Problem description:
Only the lines below from the one containing "middle dip: (327, 55)" through the one containing "pinky tip: (242, 239)" belong in the answer, repeated exactly and without pictures.

(Recorded data)
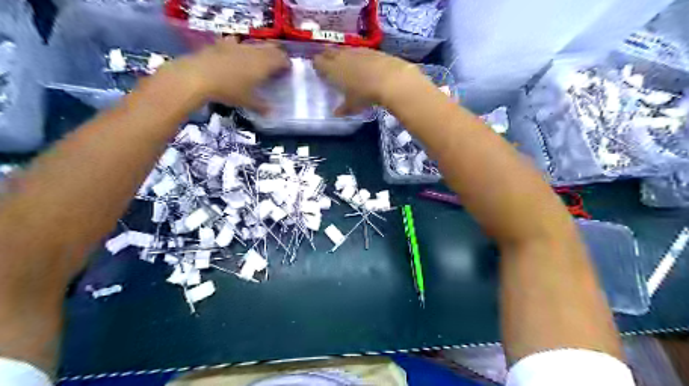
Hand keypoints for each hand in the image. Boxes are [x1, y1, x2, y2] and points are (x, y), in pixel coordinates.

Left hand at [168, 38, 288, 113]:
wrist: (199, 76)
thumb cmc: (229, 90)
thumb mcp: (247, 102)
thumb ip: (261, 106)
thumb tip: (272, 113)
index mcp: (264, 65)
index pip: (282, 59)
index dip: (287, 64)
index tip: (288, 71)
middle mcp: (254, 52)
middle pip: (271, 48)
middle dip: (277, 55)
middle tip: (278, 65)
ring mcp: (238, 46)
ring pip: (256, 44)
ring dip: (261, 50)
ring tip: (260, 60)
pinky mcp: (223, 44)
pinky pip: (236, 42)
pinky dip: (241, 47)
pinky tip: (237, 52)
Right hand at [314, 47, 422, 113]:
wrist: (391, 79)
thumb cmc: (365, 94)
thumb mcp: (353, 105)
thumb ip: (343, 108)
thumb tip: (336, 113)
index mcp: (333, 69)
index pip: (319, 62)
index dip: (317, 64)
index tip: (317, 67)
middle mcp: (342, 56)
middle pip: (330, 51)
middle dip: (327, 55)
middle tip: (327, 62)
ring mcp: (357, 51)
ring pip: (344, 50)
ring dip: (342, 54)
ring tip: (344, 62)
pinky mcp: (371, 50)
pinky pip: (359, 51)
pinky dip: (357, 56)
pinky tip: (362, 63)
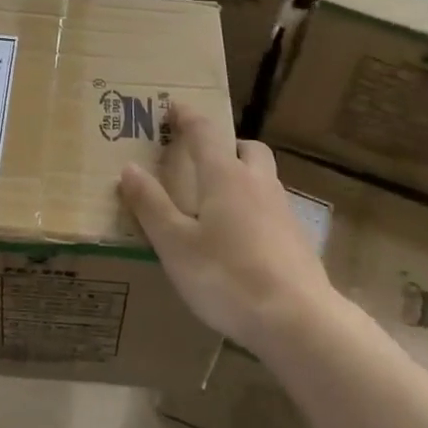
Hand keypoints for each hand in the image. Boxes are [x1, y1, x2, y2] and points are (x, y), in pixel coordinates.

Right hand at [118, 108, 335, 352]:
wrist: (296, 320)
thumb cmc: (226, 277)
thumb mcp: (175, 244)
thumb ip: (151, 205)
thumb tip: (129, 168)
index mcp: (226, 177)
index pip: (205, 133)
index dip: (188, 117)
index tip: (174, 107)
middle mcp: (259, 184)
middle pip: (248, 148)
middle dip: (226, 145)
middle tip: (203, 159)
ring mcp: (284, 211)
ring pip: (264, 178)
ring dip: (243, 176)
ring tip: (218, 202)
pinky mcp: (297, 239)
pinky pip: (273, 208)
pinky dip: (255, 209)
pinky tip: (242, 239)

==

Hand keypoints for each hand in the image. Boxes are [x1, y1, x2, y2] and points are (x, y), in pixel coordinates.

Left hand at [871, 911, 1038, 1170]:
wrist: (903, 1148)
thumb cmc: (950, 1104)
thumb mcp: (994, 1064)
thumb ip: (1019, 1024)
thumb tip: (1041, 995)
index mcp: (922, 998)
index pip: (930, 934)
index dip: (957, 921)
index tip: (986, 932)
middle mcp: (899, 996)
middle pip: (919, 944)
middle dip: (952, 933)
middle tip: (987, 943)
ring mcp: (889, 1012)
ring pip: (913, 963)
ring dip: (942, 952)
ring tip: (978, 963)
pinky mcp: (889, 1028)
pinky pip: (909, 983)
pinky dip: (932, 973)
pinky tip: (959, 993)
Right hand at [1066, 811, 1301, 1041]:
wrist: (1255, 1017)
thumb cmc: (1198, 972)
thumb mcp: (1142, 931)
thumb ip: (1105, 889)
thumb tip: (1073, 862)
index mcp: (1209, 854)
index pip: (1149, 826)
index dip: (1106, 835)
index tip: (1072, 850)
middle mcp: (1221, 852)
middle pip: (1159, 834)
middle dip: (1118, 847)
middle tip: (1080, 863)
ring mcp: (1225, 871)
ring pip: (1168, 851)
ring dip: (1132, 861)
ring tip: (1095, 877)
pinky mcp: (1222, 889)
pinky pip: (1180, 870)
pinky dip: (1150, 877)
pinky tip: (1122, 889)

...

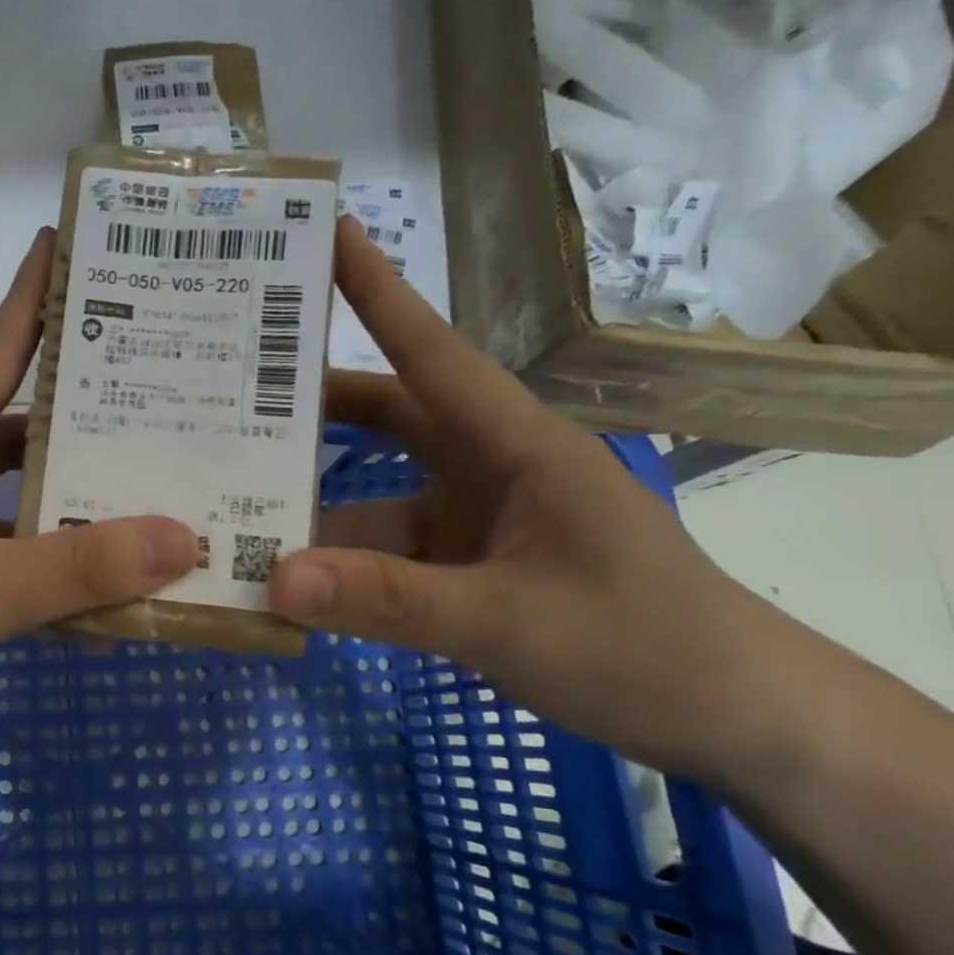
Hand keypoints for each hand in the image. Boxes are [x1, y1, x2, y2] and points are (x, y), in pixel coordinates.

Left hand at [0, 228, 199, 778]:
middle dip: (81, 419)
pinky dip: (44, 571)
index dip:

Problem solution:
middle dip: (327, 55)
middle tip: (327, 62)
ring mcp: (357, 51)
ring pip: (344, 50)
ring dip: (342, 54)
ring tip: (344, 62)
pinky mcp: (371, 50)
pinky pip: (359, 51)
pinky dip: (357, 56)
pinky tip: (362, 63)
Hand keypoints for each hand in the image. Boxes are [x1, y1, x2, y2] and points are (x, y), in pixel coordinates.

Right hand at [118, 108, 335, 352]:
wrist: (296, 320)
thumb cmc: (226, 277)
thumb mcp: (175, 244)
thumb ip: (151, 205)
thumb tip: (129, 168)
index mcp: (226, 177)
index pip: (205, 133)
index dip: (188, 117)
index tip: (174, 107)
middle mcp: (259, 184)
middle pip: (248, 148)
middle dip: (226, 145)
middle tip: (203, 159)
ring mcp: (284, 211)
ring pip: (264, 178)
ring dip: (243, 176)
ring tip: (218, 202)
pinky mcp: (297, 239)
pinky pip: (273, 208)
pinky dip: (255, 209)
pinky tip: (242, 239)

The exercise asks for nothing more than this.